The first person I met when I arrived in the US in 1985 was the son of a family where I spent Thanksgiving.
The first person I met when I arrived in the US in 1985 was the son of a family where I spent Thanksgiving. Though we went out, our communication was so poor I was never clear on whether we were officially together. I moved to LA and in 1991, on a layover flight from LA to Europe, he met me at JFK and we kissed. The plane never left and passengers were bused to a nearby hotel. He came to pick me up and drove me to his home outside the city. 19 years earlier, I had been in a very similar scenario, being flown to JFK on the private jet of a perpetrator, and taken to a similarly somber hotel room where I was left alone, convinced I was going to be tortured and killed. A gopher knocked on the door and led me to the backseat of a chauffeured sedan, where the owner of the private jet was waiting for me, smiling. As we drove to his home in the night, I took in the atmosphere and surroundings like manna from heaven, believing myself to be deeply loved because I was not tortured or killed, and instead offered nurturing touch and praise: sexual abuse for sure - but of the kind most confusing to a child - the kind that calls itself love.
On that drive in 1991, I was unconsciously triggered back into that blissful feeling from my past, as my boyfriend drove me on the very same long and winding road to his parents' home. I spent two days feeling the out-of-this-world bliss high, absolutely loving every observable quality of my substitute perpetrator, always having been impressed with his extremely rational mind educated in the most prestigious institutions where he had graduated summa cum laude. I remained willfully blind to his habit of triangulating by constantly bringing up details of past relationships, or his failure to clarify his relationship status even though in his bedroom, heart shaped Valentine Day's balloons were still faintly swaying in their endless descent six months after the day.
I always kept a very special place in my heart for this lover. We rekindled the romance some years ago, many years after we first met. Me, having spent my adult life healing, and he avoiding it, I found his old habits alive and well. A special softness was reserved in his heart for women who, like himself, were too weak to start healing from their trauma.

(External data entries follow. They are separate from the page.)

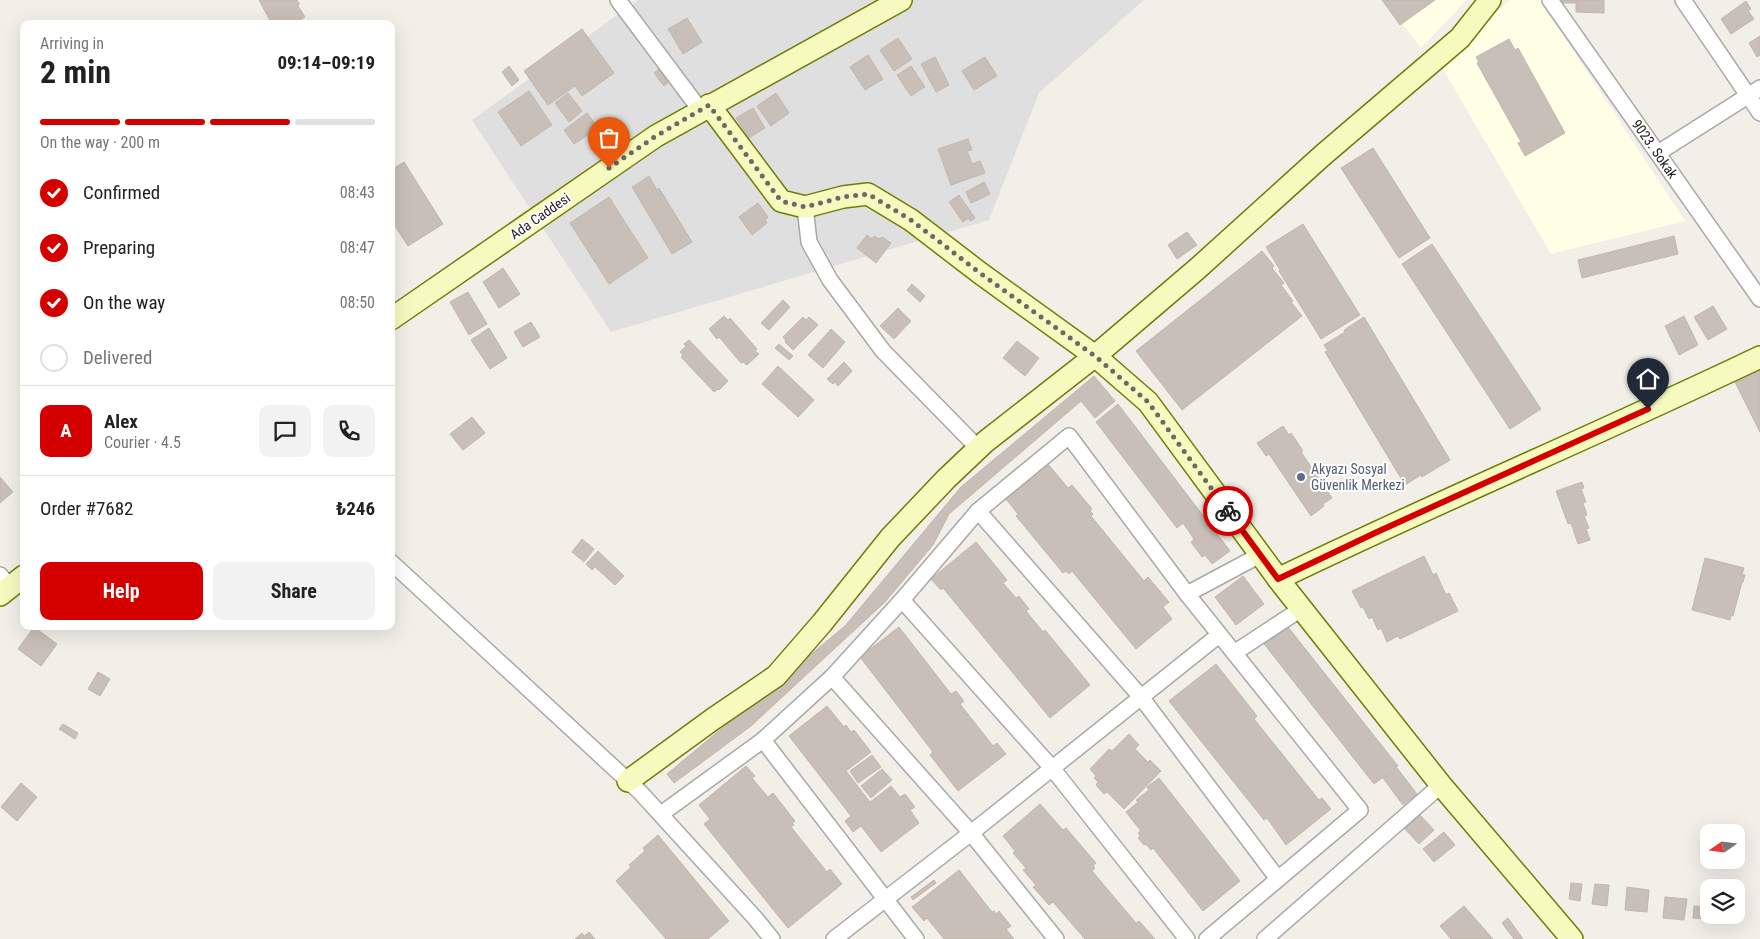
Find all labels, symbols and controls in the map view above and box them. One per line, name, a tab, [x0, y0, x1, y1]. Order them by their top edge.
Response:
text: Arriving in	[40, 34, 104, 53]
text: 09:14–09:19	[277, 51, 375, 74]
text: 2 min	[40, 53, 111, 91]
street label: 9023. Sokak	[1629, 116, 1681, 182]
pin	[588, 117, 630, 168]
icon: bag	[595, 124, 623, 152]
text: On the way · 200 m	[40, 133, 160, 152]
icon: check	[40, 179, 68, 207]
text: Confirmed	[83, 181, 160, 204]
text: 08:43	[340, 183, 375, 202]
street label: Ada Caddesi	[507, 189, 573, 243]
icon: check	[40, 234, 68, 262]
text: Preparing	[83, 236, 155, 259]
text: 08:47	[340, 238, 375, 257]
icon: check	[40, 289, 68, 317]
text: On the way	[83, 291, 165, 314]
text: 08:50	[340, 293, 375, 312]
text: Delivered	[83, 346, 152, 369]
pin	[1627, 358, 1669, 409]
icon: home	[1634, 365, 1662, 393]
button: chat	[259, 405, 311, 457]
button: phone	[323, 405, 375, 457]
text: Alex	[104, 410, 138, 433]
text: A	[60, 419, 72, 442]
text: Courier · 4.5	[104, 433, 181, 452]
place label: Akyazı Sosyal Güvenlik Merkezi	[1311, 461, 1405, 493]
marker: Akyazı Sosyal Güvenlik Merkezi	[1295, 471, 1307, 483]
courier	[1203, 486, 1253, 536]
text: Order #7682	[40, 497, 133, 520]
text: ₺246	[336, 497, 375, 520]
icon: bike	[1214, 497, 1242, 525]
button: Help	[40, 562, 203, 620]
button: Share	[213, 562, 375, 620]
north arrow	[1700, 824, 1745, 869]
map controls	[1700, 824, 1745, 924]
button: layers	[1700, 879, 1745, 924]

Whereas I, who suffered a thousand times more than he could grasp, found him unable to empathize when I shared certain things I lived through. As the strong survivor, I got his unconscious revenge stored in the deepest recesses of his consciousness, that never found its way to the abusive parent.
He was a stand-in parental figure for me too, and I gave him the power to hurt me. I first re-experienced the bliss, all mixed with the substitute nurturance through sex where partners feel deeply, and are connected yet not intimate. This soon turned to the fear of being hurt, a stand-in fear for the terror I'd felt in the hotel room and on that night flight back in 1972, when I believed I was going to be used for some dark ritual that would most certainly end my life.
Recently, my old lover and I met, and I spoke to him with clarity, not worrying I hadn't made myself clear the first time when he didn't hear me, or felt like I had to explain better, and I didn't allow him to repeat himself. It was as though I'd unleashed 100,000 volts into a 100 watt lightbulb - he was rather pulverized. We hugged to say goodbye, and for a moment all the feelings, expressed and unexpressed over all these years were felt in a surge of energy and emotion, and then I left.